Ромка и сам не заметил, наблюдая за всем происходящим, как миновал проходную, посты и всякие двери-коридоры-проходы-лестницы… Получилось, что он выскочил зачем-то на общий этаж, потом чуть не свернул, как сомнамбула, в общую столовую, затем все же сориентировался, хотя двигался не думая, как-то незаметно для себя. Его связь ни разу не прервалась, кто-то на пульте охранников очень толково работал, видно было, что оператору там очень нравится играть этими непростыми прибамбасами. Он вошел в зал, откуда еще никто так и не ушел, и остановился в дверях. Стянул очки. Общее толковище уже немного подутихло, должно быть, потому, что генерал произнес с силой, редкой даже для него:
– Я не позволю вам гробить эксперимент, ребята. Вы же долбаные солдаты, такие же, как мы… Кто форму носит! Должны же понимать.
Заявление было сильным, даже чересчур. И выразительным, недаром генерал так интеллигентно, насколько сумел, но все-таки – выругался. Тишина, которая установилась после его слов, давала это понять со всей определенностью.
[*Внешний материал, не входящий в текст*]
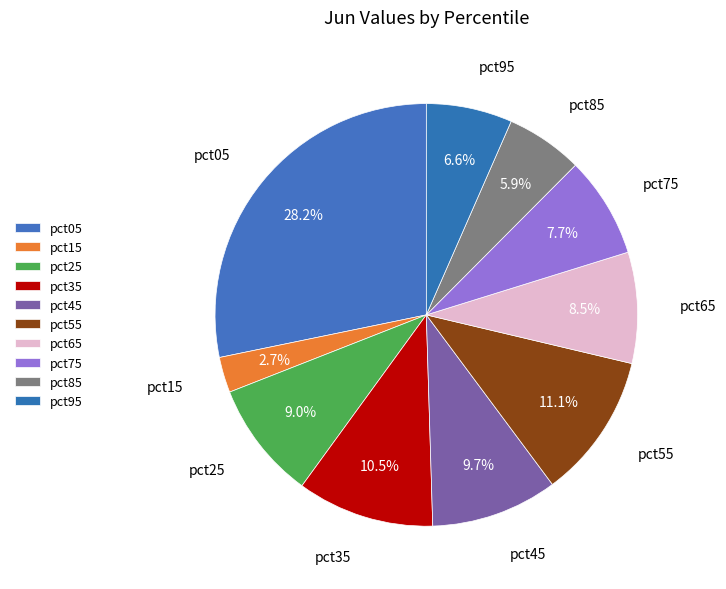

What is the change in value from pct65 to pct95?

-0.1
Со странным чувством Роман вдруг понял, что спор идет вокруг его мнения, его догадок, его представлений о работе. Это странно контрастировало с настроением необязательности, которое у него появлялось во время прогулок и которое ему очень нравилось в последнее время. Так или иначе, но он проговорил, кажется, излишне громко и прямолинейно:
– Генерал, а может быть, мы не гробим эксперимент, а наоборот – не позволяем, чтобы его необдуманно угробили?
По самоутвердившейся привычке Ромка стоял у окна, обращенного во внутренний зал. Он пытался не называть его тренировочным. Три машины для экипажей в четыре души и одна – для трех, для первого экипажа. Они-то и толклись перед своим диском, и ведь отказывались лететь туда, но… Все же искупались, натянули сетчатые свои комбезы, гигиенические пояса и собрались у машины.